Adrian Beltre avoids flying bat, retreats to safety of dugout

ARLINGTON, Texas -- Adrian Beltre wasn't going to take any more chances. As he warmed up in the on-deck circle in the bottom of the eighth, Josh Hamilton let go of his bat after missing a pitch and sent it flying directly over Beltre's head and into the net behind him.

Beltre immediately walked back to the Rangers' dugout and started swinging and loosening up under the safety of the roof.

"I told him that he's getting closer and closer every day," Beltre said, smiling. "I think maybe for now I'm going to stand in the dugout and wait until he finishes the at-bat and then come out. That way I can be safe."
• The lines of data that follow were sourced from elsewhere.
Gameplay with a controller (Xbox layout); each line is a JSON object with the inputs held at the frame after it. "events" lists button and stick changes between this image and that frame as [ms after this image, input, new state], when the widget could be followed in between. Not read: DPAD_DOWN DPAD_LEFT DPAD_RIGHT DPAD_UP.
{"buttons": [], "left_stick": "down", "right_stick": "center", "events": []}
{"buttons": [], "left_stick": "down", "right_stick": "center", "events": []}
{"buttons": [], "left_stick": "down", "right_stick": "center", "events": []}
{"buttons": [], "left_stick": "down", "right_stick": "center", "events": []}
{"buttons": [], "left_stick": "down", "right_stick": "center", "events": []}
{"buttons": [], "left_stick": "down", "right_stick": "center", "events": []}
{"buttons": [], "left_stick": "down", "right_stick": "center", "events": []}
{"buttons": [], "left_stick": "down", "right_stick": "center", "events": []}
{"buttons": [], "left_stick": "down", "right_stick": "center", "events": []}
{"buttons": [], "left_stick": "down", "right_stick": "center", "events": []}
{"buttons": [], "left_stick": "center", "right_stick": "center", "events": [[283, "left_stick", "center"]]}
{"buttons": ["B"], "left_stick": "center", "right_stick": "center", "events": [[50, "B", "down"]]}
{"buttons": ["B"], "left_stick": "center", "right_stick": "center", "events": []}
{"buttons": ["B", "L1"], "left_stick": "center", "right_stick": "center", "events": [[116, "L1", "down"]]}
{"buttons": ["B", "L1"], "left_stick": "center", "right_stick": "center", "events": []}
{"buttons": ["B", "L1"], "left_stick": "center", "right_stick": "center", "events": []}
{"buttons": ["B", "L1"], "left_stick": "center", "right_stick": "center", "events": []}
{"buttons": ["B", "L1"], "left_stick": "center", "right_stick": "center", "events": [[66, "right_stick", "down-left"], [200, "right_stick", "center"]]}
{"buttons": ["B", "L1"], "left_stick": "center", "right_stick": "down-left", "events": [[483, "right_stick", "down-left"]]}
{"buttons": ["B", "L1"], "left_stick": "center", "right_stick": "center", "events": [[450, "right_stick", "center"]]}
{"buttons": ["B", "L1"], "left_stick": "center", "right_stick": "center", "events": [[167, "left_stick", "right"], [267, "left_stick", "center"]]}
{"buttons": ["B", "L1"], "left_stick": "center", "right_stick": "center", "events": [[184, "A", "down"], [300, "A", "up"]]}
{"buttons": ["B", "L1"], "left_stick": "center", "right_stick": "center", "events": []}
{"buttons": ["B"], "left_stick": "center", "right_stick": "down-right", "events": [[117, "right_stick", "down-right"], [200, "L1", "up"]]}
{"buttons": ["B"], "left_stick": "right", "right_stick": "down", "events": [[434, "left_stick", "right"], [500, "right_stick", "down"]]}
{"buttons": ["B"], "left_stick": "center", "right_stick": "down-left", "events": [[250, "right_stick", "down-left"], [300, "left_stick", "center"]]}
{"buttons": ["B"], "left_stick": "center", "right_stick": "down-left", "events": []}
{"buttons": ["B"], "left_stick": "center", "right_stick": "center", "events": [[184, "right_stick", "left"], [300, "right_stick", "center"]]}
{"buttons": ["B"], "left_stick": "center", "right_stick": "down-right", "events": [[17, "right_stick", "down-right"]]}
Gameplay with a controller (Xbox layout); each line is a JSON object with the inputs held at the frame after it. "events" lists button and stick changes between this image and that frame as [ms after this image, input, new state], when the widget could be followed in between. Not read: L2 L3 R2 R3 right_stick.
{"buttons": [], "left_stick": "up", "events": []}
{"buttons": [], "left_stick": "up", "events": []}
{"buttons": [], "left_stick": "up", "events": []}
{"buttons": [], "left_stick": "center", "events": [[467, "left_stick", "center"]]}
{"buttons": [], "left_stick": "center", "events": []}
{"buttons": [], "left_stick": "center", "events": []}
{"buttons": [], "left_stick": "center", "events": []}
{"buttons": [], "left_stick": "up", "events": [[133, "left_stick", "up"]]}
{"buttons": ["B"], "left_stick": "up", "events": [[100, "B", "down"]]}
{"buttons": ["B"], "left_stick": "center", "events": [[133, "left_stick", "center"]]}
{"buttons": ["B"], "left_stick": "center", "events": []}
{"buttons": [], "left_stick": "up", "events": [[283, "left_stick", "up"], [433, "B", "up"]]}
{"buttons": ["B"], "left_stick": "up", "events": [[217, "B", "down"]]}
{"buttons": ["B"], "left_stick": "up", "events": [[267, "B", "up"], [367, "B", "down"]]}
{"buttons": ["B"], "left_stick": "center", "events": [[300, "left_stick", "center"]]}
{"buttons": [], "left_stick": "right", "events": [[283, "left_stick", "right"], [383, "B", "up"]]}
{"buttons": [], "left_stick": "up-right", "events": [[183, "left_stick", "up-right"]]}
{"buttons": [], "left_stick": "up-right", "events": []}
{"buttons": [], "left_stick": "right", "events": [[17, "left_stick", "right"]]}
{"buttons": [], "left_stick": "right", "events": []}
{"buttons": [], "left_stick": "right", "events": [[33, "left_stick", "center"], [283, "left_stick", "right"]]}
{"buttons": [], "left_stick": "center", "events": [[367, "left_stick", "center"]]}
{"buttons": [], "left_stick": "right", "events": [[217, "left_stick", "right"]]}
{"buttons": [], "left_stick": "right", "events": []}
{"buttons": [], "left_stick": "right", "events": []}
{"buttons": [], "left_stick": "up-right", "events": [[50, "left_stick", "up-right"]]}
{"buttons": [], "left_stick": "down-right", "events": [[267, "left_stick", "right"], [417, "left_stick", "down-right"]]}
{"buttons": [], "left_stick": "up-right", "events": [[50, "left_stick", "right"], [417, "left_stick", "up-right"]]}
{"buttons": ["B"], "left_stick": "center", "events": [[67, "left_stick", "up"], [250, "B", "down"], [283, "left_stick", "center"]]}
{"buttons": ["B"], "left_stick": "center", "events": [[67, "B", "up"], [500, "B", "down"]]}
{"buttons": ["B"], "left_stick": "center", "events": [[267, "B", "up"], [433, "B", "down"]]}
Hamilton saw Beltre head back to the dugout and laughed.

"It was awesome," Hamilton said. "I keep throwing the bat at him. I don't blame him for going back to the dugout."

Beltre said he's always aware that Hamilton's bat could come his way. And it has a few times this season already.

"I'm kind of expecting it," Beltre said. "He doesn't do it every day, but there's going to be one of those days when maybe I'm not expecting it and I relax and it might hit me somewhere. I might move farther back or stay in the dugout."

Hamilton said the pine tar he puts on his bat isn't holding as well in the heat. He isn't sure what he can do about it.

"The hotter it gets, the more it can happen," Hamilton said. "I may try to start doing what [Mike] Napoli does. He takes it and puts it in the air conditioning to keep it hardened. I may try that."